I’ve written several times on this blog about the importance of pretend play in your child’s development. Pretend play is a reflection of the way your child’s brain is processing what goes on in the world around him. In a cognitive as well as emotional sense, pretend play is a bridge to your child’s mind.
As s/he grows and develops, you can expect your child’s pretend play to become more complex and sophisticated. That means at age one year, you might notice your child patting, hugging, or bottle feeding a doll. You’ll think its adorable when s/he “talks” on the phone. At age two, your little girl or boy will be feeding and putting a doll to bed. By the age of three most children of both genders will pretend to cook, and use multiple sequential steps to prepare their favorite imaginary dishes. These steps may include pouring, mixing, baking, and serving food.

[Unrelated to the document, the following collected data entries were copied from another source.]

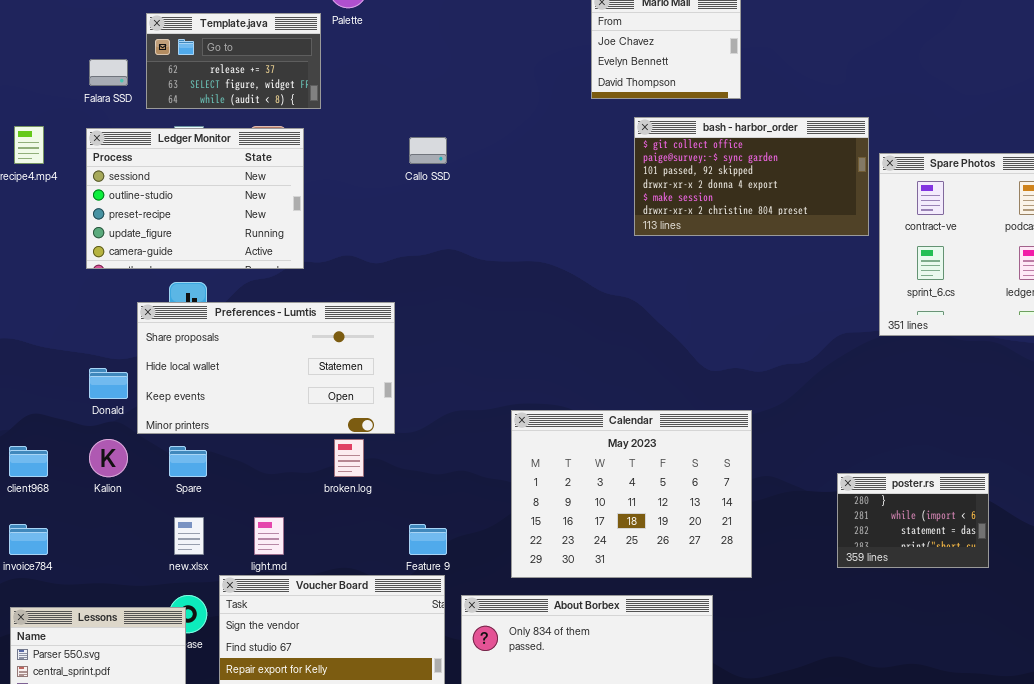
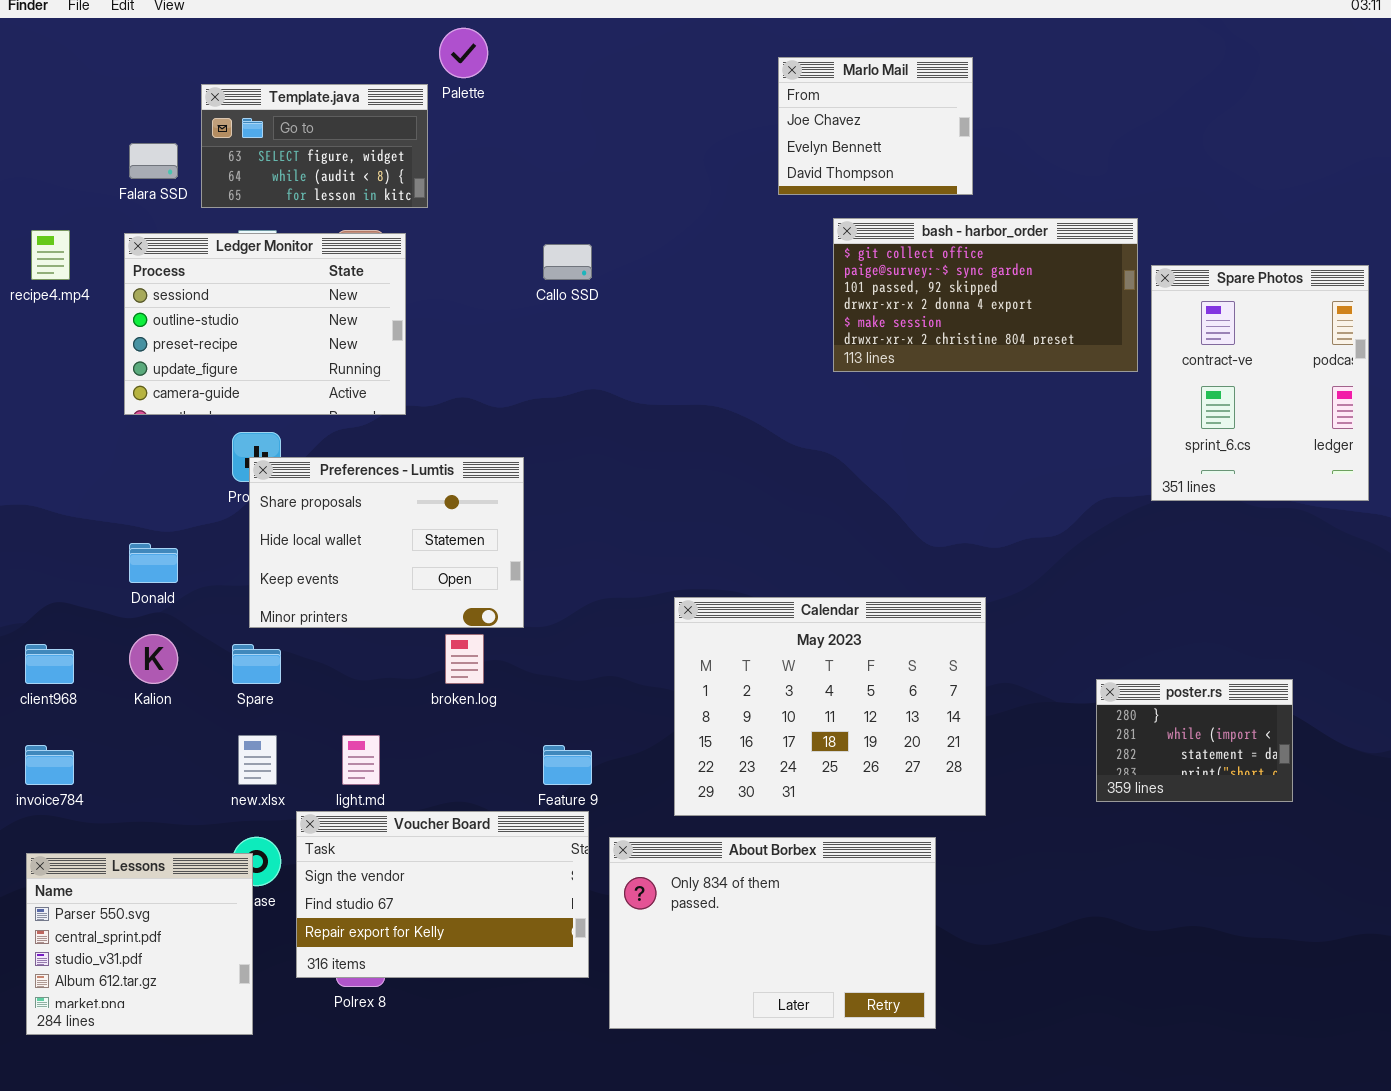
Template.java: [146,13,321,109] -> [201,84,428,208], scrolled down 1 row
Preferences - Lumtis: [137,302,395,434] -> [249,457,524,628], resized

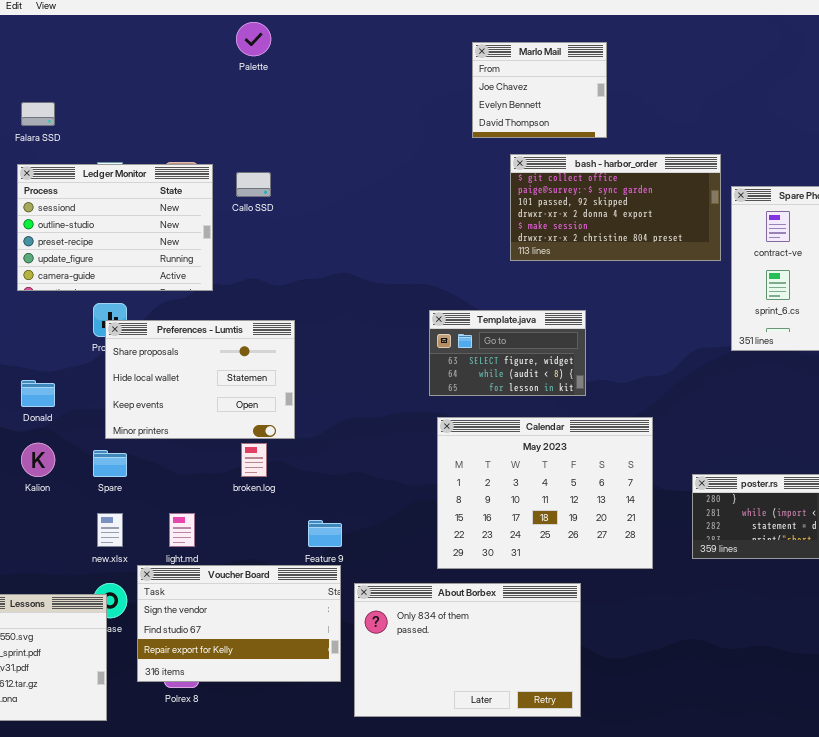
Template.java: [201,84,428,208] -> [429,310,586,396], moved
Callo SSD: [543,244,592,280] -> [236,172,271,197], moved
Calendar: [674,597,986,816] -> [437,417,653,569], moved

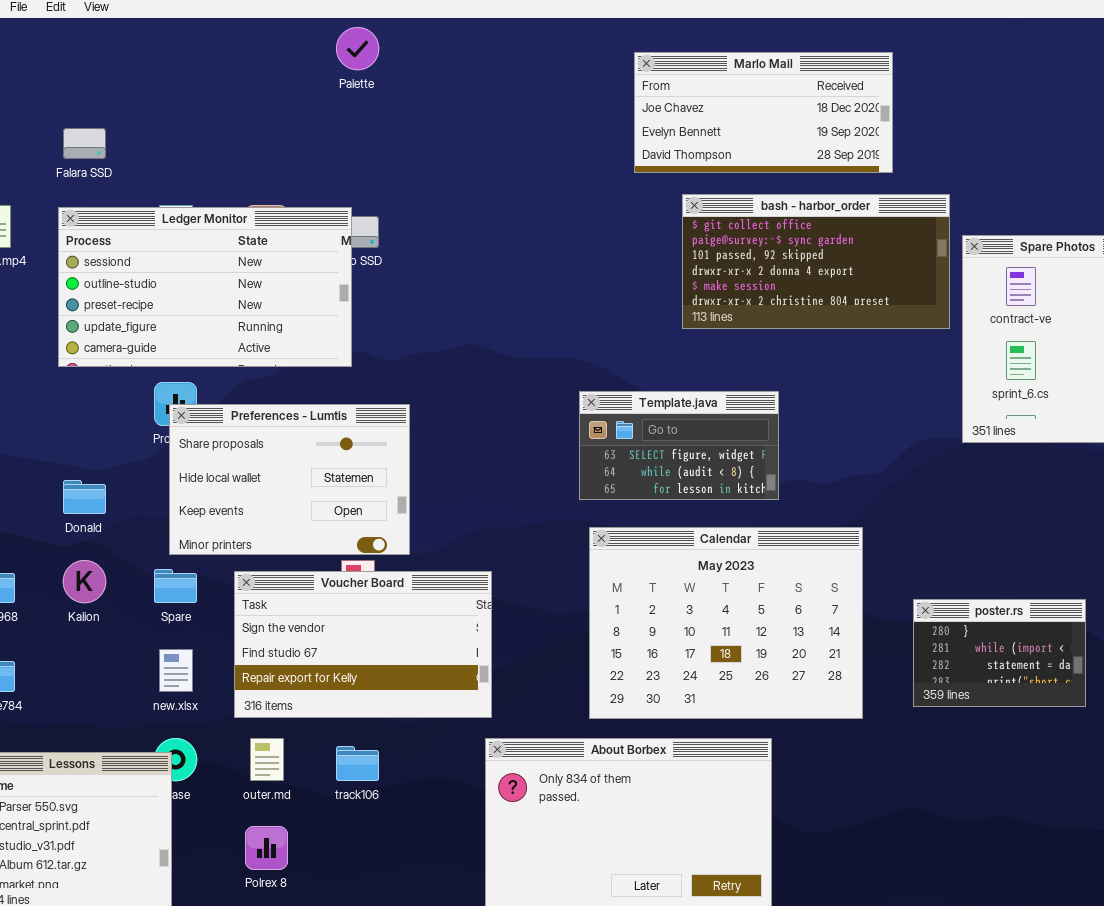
Marlo Mail: [472,42,607,138] -> [634,52,893,173], resized
Ledger Monitor: [17,164,213,291] -> [58,207,352,367], resized
Voucher Board: [137,565,341,682] -> [234,571,492,718], moved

At this stage, age 3-4 years, the beginnings of sequence concepts form in your child’s mind. Sequence concepts are the understanding of events or items coming in a logical order. For example, first we put toothpaste on the brush, then we brush our teeth, and lastly, we rinse.
In many ways, sequence concepts are the underpinnings of strong academic skills. Your child’s play is preparing his mind for processing complex information. Right now your child is undressing her doll and putting it to bed. Or, he may be loading passengers into a toy airplane and then racing down the runway. This paves the way for story comprehension and retelling, a key to early reading and writing. The sequence skills developed through play and conversation will help your child become a reader and writer, and may help him understand concepts in mathematics.
To facilitate mastery of sequence concepts, get involved in your child’s play. Make believe with your child as if you were a kid again. Introduce your child to events happening in sequence. Here are just a few ideas, although there really is no limit to what can be imagined!
- We’re going on an airplane: Pack your bags and buy a “ticket”. Have your child board the plane and fasten seatbelt. Pretend that you are taking off. Serve beverages and a complimentary snack. Prepare for landing!
- Let’s make a surprise party! Prepare a party for an imaginary friend, stuffed animal, or doll. This is so much fun and sooo dramatic! Bake a cake, set the table, hang up “decorations”. Hide until the friend comes and then shout “surprise!
- Adopting a new pet: “chose” your new pet from a selection of stuffed animals, and pay for it. Take it home and give it a name. Prepare the new pet’s bed and meals. Introduce it to other family members.
Because pretend play is a bridge to your child’s mind, it is also a tool to help prepare him for an upcoming event like a wedding, holiday party, doctor’s visit, or vacation. Role-play the scenario, taking him through the sequence of events from beginning to end. You never know; it may help you feel more prepared as well!